Render the material as a Markdown table with the columns "No." and "Text," from the line containing "Allergie-Info" through the end of the material. Number each row, skip blank lines, and leave the pictures out.

┌──

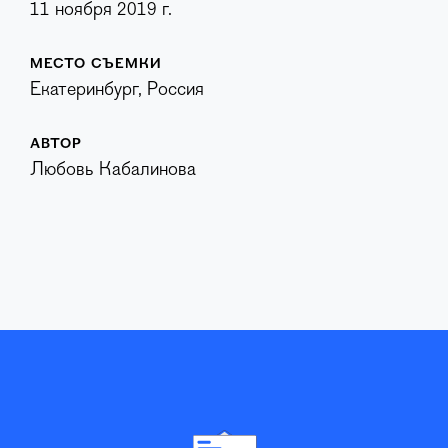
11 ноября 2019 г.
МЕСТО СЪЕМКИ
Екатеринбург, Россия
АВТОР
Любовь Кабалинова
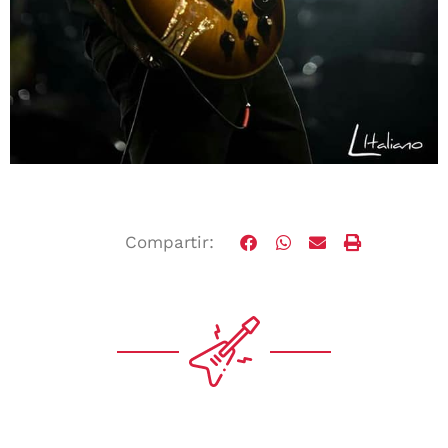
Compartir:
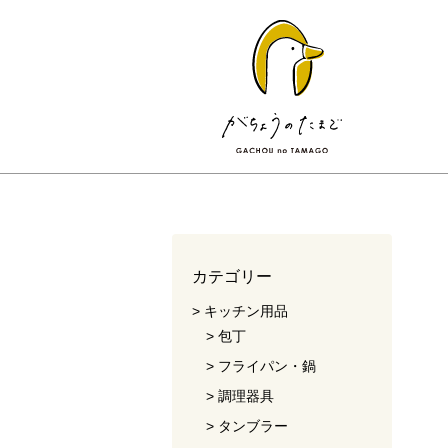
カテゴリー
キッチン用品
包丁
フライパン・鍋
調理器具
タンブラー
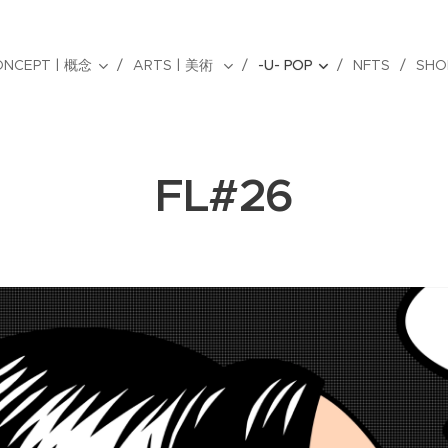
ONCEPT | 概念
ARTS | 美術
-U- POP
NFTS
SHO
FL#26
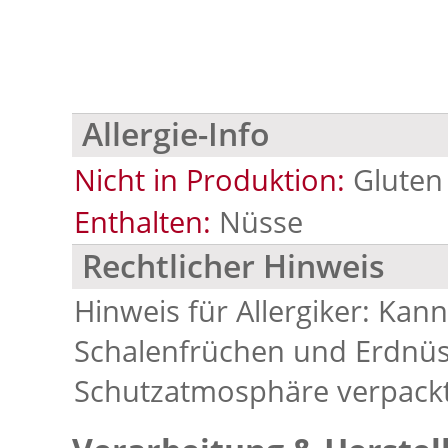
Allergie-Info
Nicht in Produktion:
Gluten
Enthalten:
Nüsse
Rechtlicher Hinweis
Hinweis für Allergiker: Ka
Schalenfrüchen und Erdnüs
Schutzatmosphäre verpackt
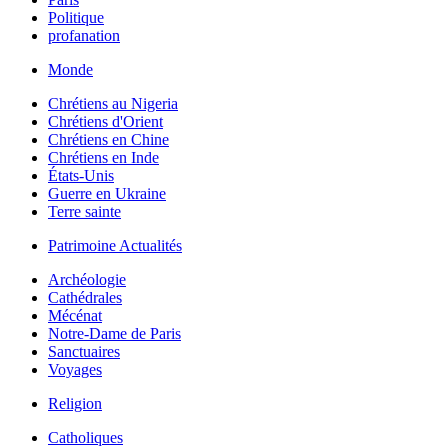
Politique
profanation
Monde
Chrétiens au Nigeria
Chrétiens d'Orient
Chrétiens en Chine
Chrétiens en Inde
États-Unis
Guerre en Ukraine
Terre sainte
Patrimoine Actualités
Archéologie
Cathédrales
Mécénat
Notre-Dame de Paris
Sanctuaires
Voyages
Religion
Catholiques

└──

-- Answer area --
| No. | Text |
|---|---|
| 1 | Allergie-Info |
| 2 | Nicht in Produktion: |
| 3 | Gluten |
| 4 | Enthalten: |
| 5 | Nüsse |
| 6 | Rechtlicher Hinweis |
| 7 | Hinweis für Allergiker: Ka |
| 8 | Schalenfrüchen und Erdnüs |
| 9 | Schutzatmosphäre verpackt |
| 10 | Politique |
| 11 | profanation |
| 12 | Monde |
| 13 | Chrétiens au Nigeria |
| 14 | Chrétiens d'Orient |
| 15 | Chrétiens en Chine |
| 16 | Chrétiens en Inde |
| 17 | États-Unis |
| 18 | Guerre en Ukraine |
| 19 | Terre sainte |
| 20 | Patrimoine Actualités |
| 21 | Archéologie |
| 22 | Cathédrales |
| 23 | Mécénat |
| 24 | Notre-Dame de Paris |
| 25 | Sanctuaires |
| 26 | Voyages |
| 27 | Religion |
| 28 | Catholiques |